Retype every line of text in the data below without changing anything, and leave the pictures out.

**EXTRACTED RECORDS**
++++++++++++++++++++
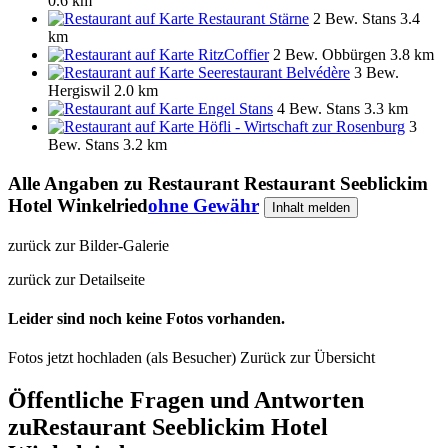
0.6 km
Restaurant Stärne
2 Bew.
Stans
3.4
km
RitzCoffier
2 Bew.
Obbürgen
3.8 km
Seerestaurant Belvédère
3 Bew.
Hergiswil
2.0 km
Engel Stans
4 Bew.
Stans
3.3 km
Höfli - Wirtschaft zur Rosenburg
3
Bew.
Stans
3.2 km
Alle Angaben zu
Restaurant Restaurant Seeblickim
Hotel Winkelried
ohne Gewähr
Inhalt melden
zurück zur Bilder-Galerie
zurück zur Detailseite
Leider sind noch keine Fotos vorhanden.
Fotos jetzt hochladen (als Besucher)
Zurück zur Übersicht
Öffentliche Fragen und Antworten
zu
Restaurant Seeblickim Hotel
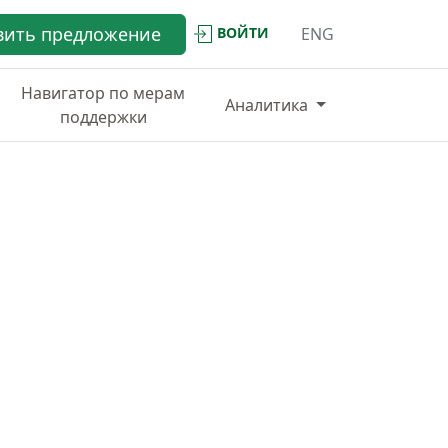
вить предложение
ВОЙТИ
ENG
Навигатор по мерам
Аналитика
поддержки
ИНФРАСТРУКТУРА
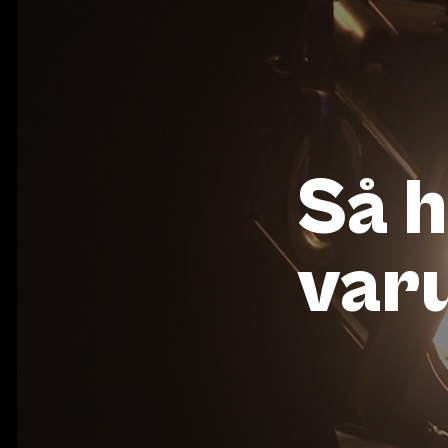
Så h
var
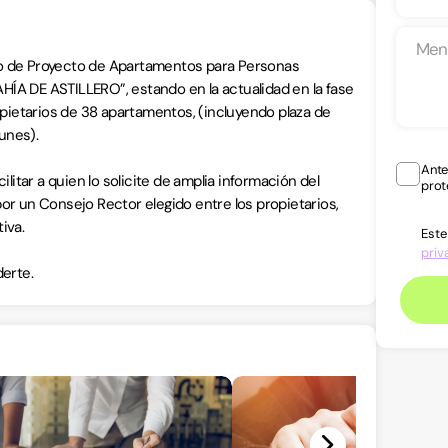
vo de Proyecto de Apartamentos para Personas
 DE ASTILLERO”, estando en la actualidad en la fase
ietarios de 38 apartamentos, (incluyendo plaza de
unes).
Ante
tar a quien lo solicite de amplia información del
prot
or un Consejo Rector elegido entre los propietarios,
iva.
Este
priv
erte.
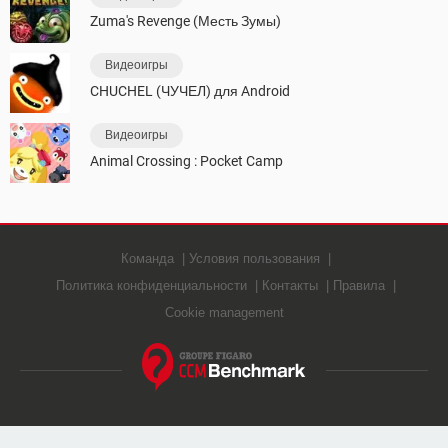
Zuma's Revenge (Месть Зумы)
Видеоигры
CHUCHEL (ЧУЧЕЛ) для Android
Видеоигры
Animal Crossing : Pocket Camp
Команда
Условия пользования
Политика конфиденциальности
Контакты
Правила
Cookie management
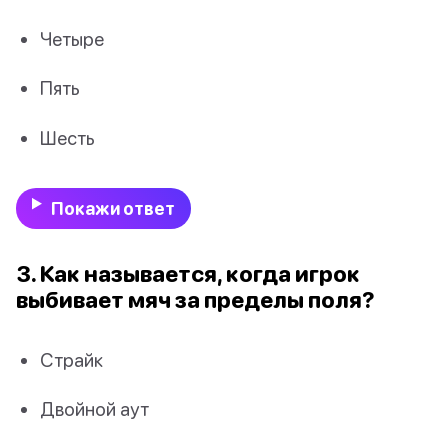
Четыре
Пять
Шесть
Покажи ответ
3. Как называется, когда игрок
выбивает мяч за пределы поля?
Страйк
Двойной аут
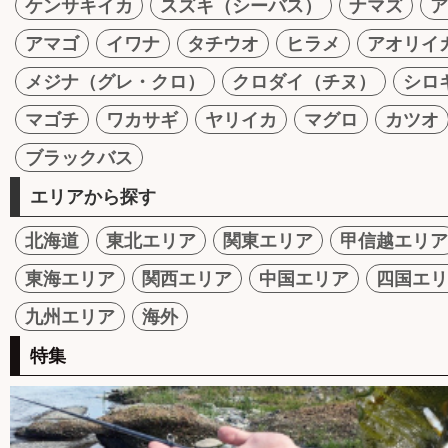
ケンサキイカ
スズキ（シーバス）
ナマズ
ア
アマゴ
イワナ
タチウオ
ヒラメ
アオリイ
メジナ（グレ・クロ）
クロダイ（チヌ）
シロ
マゴチ
ワカサギ
ヤリイカ
マグロ
カツオ
ブラックバス
エリアから探す
北海道
東北エリア
関東エリア
甲信越エリア
東海エリア
関西エリア
中国エリア
四国エリ
九州エリア
海外
特集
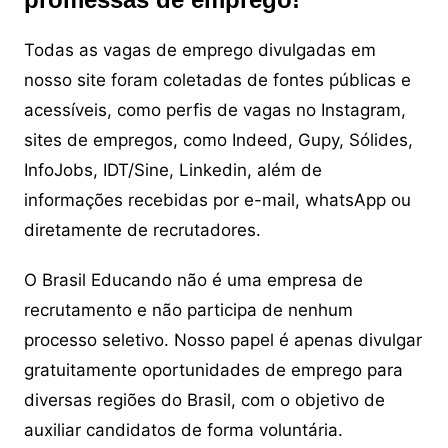
Todas as vagas de emprego divulgadas em
nosso site foram coletadas de fontes públicas e
acessíveis, como perfis de vagas no Instagram,
sites de empregos, como Indeed, Gupy, Sólides,
InfoJobs, IDT/Sine, Linkedin, além de
informações recebidas por e-mail, whatsApp ou
diretamente de recrutadores.
O Brasil Educando não é uma empresa de
recrutamento e não participa de nenhum
processo seletivo. Nosso papel é apenas divulgar
gratuitamente oportunidades de emprego para
diversas regiões do Brasil, com o objetivo de
auxiliar candidatos de forma voluntária.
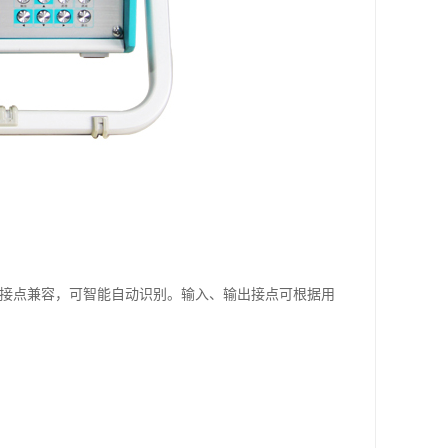
电位接点兼容，可智能自动识别。输入、输出接点可根据用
++++++++++++++++++++
**SOLUTION FOR THIS TASK**
0.6 km
Restaurant Stärne
2 Bew.
Stans
3.4
km
RitzCoffier
2 Bew.
Obbürgen
3.8 km
Seerestaurant Belvédère
3 Bew.
Hergiswil
2.0 km
Engel Stans
4 Bew.
Stans
3.3 km
Höfli - Wirtschaft zur Rosenburg
3
Bew.
Stans
3.2 km
Alle Angaben zu
Restaurant Restaurant Seeblickim
Hotel Winkelried
ohne Gewähr
Inhalt melden
zurück zur Bilder-Galerie
zurück zur Detailseite
Leider sind noch keine Fotos vorhanden.
Fotos jetzt hochladen (als Besucher)
Zurück zur Übersicht
Öffentliche Fragen und Antworten
zu
Restaurant Seeblickim Hotel
вить предложение
ВОЙТИ
ENG
Навигатор по мерам
Аналитика
поддержки
ИНФРАСТРУКТУРА
Så h
var
vo de Proyecto de Apartamentos para Personas
 DE ASTILLERO”, estando en la actualidad en la fase
ietarios de 38 apartamentos, (incluyendo plaza de
unes).
Ante
tar a quien lo solicite de amplia información del
prot
or un Consejo Rector elegido entre los propietarios,
iva.
Este
priv
erte.
Zuma's Revenge (Месть Зумы)
Видеоигры
CHUCHEL (ЧУЧЕЛ) для Android
Видеоигры
Animal Crossing : Pocket Camp
Команда
Условия пользования
Политика конфиденциальности
Контакты
Правила
Cookie management
Четыре
Пять
Шесть
Покажи ответ
3. Как называется, когда игрок
выбивает мяч за пределы поля?
Страйк
Двойной аут
ケンサキイカ
スズキ（シーバス）
ナマズ
ア
アマゴ
イワナ
タチウオ
ヒラメ
アオリイ
メジナ（グレ・クロ）
クロダイ（チヌ）
シロ
マゴチ
ワカサギ
ヤリイカ
マグロ
カツオ
ブラックバス
エリアから探す
北海道
東北エリア
関東エリア
甲信越エリア
東海エリア
関西エリア
中国エリア
四国エリ
九州エリア
海外
特集
Todas as vagas de emprego divulgadas em
nosso site foram coletadas de fontes públicas e
acessíveis, como perfis de vagas no Instagram,
sites de empregos, como Indeed, Gupy, Sólides,
InfoJobs, IDT/Sine, Linkedin, além de
informações recebidas por e-mail, whatsApp ou
diretamente de recrutadores.
O Brasil Educando não é uma empresa de
recrutamento e não participa de nenhum
processo seletivo. Nosso papel é apenas divulgar
gratuitamente oportunidades de emprego para
diversas regiões do Brasil, com o objetivo de
auxiliar candidatos de forma voluntária.
电位接点兼容，可智能自动识别。输入、输出接点可根据用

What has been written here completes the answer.